- **Tarefas**:
[1] Reescreva em forma de lista o parágrafo da reportagem abaixo que começa com "Quando ouviu que era a", mantendo os fatos principais.
[2] Indique se cada afirmação está de acordo com a reportagem abaixo. Responda sim ou não e cite as palavras do texto que decidem a questão.
(a) Murilo era o melhor vendedor da equipe de Salto.
(b) No Ceará, Murilo tinha um emprego formal.
(c) A ação resgatou 30 ambulantes.
[3] Responda com base na reportagem abaixo:
(a) Quais órgãos conduziram a investigação?
(b) Quantas horas duravam as jornadas diárias de Murilo?
(c) Que serviço Murilo fazia no interior do Ceará?

- **Texto para leitura**:
Perto da validade, iogurtes da Danone e Nestlé são vendidos com trabalho escravo

Investigação do então Ministério do Trabalho e da Polícia Federal corresponsabiliza as duas multinacionais em ação que resgatou 28 ambulantes de condições análogas às de escravo no interior de São Paulo
Por Thais Lazzeri
 27/01/2019

Quando ouviu que era a “galinha dos ovos de ouro”, Murilo entendeu como um elogio. Não viu malícia no comentário do então chefe, Francisco Neivan Alves da Silva, por ser o melhor vendedor porta-a-porta de iogurtes e outros lácteos da equipe de Salto, no interior de São Paulo. Ficou feliz por ter deixado para trás o emprego informal de servente de obras no interior do Ceará, mas não imaginou que seria vítima de uma rede de tráfico de pessoas que o levaria a condições de trabalho análogas às de escravo, com jornadas de 14 horas diárias, descontos salariais e alojamento precário.

- **Material fornecido**:
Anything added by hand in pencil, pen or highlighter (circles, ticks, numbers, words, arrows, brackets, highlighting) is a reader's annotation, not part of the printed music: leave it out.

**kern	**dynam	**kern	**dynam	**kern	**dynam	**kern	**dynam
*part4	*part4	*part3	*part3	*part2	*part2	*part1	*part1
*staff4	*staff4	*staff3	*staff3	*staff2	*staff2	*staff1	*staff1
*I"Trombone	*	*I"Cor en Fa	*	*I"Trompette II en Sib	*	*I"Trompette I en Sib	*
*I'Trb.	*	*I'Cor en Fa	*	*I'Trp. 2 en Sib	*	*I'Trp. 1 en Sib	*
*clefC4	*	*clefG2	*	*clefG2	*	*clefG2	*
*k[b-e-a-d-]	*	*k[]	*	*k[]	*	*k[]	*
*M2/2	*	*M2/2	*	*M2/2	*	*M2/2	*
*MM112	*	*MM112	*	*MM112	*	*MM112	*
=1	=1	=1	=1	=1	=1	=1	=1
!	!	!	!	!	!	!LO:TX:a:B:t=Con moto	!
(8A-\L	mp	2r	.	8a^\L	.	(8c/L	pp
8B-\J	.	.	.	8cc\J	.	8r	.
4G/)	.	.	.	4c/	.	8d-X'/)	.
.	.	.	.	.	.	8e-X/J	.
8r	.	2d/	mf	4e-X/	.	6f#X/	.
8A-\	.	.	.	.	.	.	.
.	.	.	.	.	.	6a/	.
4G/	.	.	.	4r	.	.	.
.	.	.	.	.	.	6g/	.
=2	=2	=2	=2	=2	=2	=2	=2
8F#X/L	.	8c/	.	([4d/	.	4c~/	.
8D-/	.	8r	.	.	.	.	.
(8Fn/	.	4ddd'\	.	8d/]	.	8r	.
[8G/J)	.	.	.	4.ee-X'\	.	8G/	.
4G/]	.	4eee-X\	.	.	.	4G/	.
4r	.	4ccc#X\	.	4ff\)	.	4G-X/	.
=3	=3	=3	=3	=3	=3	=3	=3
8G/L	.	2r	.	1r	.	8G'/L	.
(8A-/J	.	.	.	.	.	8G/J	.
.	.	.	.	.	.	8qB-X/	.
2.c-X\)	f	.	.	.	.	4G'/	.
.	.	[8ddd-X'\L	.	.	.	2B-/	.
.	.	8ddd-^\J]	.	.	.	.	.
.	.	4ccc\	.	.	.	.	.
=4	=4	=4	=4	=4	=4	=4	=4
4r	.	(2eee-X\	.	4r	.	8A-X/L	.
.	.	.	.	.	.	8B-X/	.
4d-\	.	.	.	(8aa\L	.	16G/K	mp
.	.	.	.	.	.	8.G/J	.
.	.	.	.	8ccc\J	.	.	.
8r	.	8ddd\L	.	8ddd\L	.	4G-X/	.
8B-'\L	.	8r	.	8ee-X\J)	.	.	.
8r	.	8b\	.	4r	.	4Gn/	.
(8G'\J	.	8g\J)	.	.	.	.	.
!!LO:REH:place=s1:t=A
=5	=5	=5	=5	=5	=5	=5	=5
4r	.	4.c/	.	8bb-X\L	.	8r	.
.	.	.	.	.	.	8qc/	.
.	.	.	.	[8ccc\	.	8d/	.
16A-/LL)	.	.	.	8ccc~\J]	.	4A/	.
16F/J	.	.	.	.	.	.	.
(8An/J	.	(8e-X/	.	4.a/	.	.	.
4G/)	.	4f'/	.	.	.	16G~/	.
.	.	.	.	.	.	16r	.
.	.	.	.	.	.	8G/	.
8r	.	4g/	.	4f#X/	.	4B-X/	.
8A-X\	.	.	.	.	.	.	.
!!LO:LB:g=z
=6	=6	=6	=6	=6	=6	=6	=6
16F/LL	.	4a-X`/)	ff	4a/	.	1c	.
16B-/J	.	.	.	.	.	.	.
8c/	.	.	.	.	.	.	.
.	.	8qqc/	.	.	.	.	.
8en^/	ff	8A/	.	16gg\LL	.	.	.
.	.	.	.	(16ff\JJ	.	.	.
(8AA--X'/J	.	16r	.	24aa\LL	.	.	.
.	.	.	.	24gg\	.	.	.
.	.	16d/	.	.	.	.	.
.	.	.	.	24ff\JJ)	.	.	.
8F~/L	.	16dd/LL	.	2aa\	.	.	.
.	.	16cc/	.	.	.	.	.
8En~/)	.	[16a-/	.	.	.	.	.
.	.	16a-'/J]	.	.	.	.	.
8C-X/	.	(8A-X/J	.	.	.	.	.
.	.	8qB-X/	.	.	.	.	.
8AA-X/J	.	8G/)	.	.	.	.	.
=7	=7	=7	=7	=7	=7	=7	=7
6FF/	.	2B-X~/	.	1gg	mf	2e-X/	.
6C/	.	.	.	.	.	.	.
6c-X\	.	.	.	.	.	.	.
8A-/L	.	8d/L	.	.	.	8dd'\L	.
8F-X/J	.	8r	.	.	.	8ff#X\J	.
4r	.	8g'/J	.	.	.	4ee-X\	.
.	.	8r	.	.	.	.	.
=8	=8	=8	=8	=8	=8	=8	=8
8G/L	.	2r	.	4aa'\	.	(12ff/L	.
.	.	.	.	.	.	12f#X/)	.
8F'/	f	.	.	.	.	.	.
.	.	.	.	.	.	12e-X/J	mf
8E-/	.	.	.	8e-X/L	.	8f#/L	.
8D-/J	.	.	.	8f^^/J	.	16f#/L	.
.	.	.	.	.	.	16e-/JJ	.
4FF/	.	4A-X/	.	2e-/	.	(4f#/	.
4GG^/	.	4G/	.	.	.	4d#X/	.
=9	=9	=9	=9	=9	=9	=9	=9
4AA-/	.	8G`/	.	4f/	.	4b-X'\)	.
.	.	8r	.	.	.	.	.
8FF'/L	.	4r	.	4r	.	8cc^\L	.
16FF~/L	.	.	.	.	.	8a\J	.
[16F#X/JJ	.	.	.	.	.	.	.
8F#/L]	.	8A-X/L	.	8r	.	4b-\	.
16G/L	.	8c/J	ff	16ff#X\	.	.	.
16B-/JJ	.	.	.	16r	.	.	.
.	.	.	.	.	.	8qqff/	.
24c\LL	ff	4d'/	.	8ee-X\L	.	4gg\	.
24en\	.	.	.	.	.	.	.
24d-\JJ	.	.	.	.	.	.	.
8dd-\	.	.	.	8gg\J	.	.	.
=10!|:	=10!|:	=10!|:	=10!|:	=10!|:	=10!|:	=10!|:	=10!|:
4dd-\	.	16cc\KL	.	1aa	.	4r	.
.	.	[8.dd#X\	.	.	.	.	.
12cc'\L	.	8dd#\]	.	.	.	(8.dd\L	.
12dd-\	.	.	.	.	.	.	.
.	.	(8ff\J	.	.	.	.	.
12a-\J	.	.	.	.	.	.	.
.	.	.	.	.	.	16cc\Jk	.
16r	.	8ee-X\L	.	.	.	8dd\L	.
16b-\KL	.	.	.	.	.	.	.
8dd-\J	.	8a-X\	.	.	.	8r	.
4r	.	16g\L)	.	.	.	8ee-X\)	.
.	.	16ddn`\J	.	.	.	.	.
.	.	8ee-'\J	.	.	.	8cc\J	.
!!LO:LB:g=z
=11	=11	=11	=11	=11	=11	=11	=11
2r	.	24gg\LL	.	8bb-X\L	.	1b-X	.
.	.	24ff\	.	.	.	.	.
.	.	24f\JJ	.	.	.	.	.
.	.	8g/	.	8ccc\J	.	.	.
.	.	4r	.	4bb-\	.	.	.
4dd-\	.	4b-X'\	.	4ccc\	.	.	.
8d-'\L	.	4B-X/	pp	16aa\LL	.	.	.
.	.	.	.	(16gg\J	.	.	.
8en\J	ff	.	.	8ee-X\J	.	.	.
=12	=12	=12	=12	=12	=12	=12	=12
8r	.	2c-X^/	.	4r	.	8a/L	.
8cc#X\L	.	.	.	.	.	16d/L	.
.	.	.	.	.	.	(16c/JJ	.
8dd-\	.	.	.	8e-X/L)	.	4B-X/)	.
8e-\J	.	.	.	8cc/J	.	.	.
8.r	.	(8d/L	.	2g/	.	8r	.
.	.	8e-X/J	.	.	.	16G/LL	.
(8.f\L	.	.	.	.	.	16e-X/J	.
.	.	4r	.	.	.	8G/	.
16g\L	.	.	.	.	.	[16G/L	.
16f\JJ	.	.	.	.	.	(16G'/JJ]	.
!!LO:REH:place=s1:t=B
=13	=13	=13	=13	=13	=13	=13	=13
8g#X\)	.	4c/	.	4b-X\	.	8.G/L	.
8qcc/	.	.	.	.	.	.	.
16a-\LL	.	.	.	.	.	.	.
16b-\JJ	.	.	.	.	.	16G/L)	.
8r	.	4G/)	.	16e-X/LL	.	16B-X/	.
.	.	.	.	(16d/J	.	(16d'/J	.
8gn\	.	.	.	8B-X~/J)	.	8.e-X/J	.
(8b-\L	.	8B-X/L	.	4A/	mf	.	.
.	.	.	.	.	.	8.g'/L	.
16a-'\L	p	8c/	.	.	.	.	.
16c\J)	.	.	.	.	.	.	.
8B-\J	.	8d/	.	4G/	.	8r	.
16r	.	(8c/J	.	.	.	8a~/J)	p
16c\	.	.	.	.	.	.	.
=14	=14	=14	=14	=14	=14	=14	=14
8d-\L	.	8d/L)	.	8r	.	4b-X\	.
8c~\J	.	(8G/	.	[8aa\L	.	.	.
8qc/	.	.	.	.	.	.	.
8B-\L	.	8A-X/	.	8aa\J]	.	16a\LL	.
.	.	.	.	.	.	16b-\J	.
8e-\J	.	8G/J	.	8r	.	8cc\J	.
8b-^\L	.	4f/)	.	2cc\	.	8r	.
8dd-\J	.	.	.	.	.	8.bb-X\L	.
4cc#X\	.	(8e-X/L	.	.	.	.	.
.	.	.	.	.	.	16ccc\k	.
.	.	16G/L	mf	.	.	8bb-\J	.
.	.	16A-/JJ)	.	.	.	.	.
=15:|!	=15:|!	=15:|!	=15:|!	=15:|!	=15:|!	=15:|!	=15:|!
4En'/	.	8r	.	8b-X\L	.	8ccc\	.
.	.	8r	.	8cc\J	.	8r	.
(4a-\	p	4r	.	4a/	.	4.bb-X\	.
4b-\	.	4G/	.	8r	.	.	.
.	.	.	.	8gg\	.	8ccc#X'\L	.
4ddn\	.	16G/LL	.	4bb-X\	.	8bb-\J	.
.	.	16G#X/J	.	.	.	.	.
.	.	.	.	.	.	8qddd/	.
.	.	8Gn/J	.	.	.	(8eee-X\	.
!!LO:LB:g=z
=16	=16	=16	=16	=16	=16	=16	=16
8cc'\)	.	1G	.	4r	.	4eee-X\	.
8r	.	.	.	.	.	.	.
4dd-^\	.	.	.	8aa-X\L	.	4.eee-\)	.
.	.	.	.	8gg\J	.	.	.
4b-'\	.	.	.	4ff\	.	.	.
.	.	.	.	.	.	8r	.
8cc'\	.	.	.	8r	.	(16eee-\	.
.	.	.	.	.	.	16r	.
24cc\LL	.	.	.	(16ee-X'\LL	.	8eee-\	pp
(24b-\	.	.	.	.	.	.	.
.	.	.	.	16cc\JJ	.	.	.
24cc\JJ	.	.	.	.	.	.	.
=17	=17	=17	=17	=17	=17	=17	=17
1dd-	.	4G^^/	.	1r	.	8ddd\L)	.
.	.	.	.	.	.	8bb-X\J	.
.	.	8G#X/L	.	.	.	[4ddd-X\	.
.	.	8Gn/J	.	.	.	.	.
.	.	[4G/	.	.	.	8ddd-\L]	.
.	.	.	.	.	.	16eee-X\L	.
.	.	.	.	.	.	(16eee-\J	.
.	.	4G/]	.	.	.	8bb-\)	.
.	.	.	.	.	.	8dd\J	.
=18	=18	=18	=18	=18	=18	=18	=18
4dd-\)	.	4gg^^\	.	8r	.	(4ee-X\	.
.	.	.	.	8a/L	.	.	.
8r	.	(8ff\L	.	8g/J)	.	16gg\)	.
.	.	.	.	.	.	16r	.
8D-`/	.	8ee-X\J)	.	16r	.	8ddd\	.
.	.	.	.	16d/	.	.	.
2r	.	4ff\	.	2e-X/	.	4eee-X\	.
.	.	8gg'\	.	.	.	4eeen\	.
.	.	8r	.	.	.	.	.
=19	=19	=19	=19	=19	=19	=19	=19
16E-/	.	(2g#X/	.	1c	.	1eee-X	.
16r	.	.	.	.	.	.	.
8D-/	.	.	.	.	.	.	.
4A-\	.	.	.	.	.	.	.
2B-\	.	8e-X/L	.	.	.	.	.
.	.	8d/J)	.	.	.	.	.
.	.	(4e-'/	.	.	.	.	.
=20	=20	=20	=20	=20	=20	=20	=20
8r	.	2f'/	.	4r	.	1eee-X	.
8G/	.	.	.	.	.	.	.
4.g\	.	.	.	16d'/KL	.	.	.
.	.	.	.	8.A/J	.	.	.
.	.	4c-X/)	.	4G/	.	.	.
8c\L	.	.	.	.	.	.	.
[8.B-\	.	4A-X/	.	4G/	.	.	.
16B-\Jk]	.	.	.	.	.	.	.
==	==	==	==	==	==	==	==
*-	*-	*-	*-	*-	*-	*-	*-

- **Respostas**:
[1]
- Murilo ouviu do então chefe, Francisco Neivan Alves da Silva, que era a "galinha dos ovos de ouro" e tomou isso como elogio.
- Ele era o melhor vendedor porta-a-porta de iogurtes e outros lácteos da equipe de Salto, no interior de São Paulo.
- Antes, tinha um emprego informal de servente de obras no interior do Ceará.
- Acabou vítima de uma rede de tráfico de pessoas e submetido a condições análogas às de escravo: jornadas de 14 horas diárias, descontos salariais e alojamento precário.

[2]
(a) Sim: "por ser o melhor vendedor porta-a-porta de iogurtes e outros lácteos da equipe de Salto"
(b) Não: "o emprego informal de servente de obras no interior do Ceará"
(c) Não: "resgatou 28 ambulantes"

[3]
(a) O então Ministério do Trabalho e a Polícia Federal.
(b) 14 horas.
(c) Era servente de obras.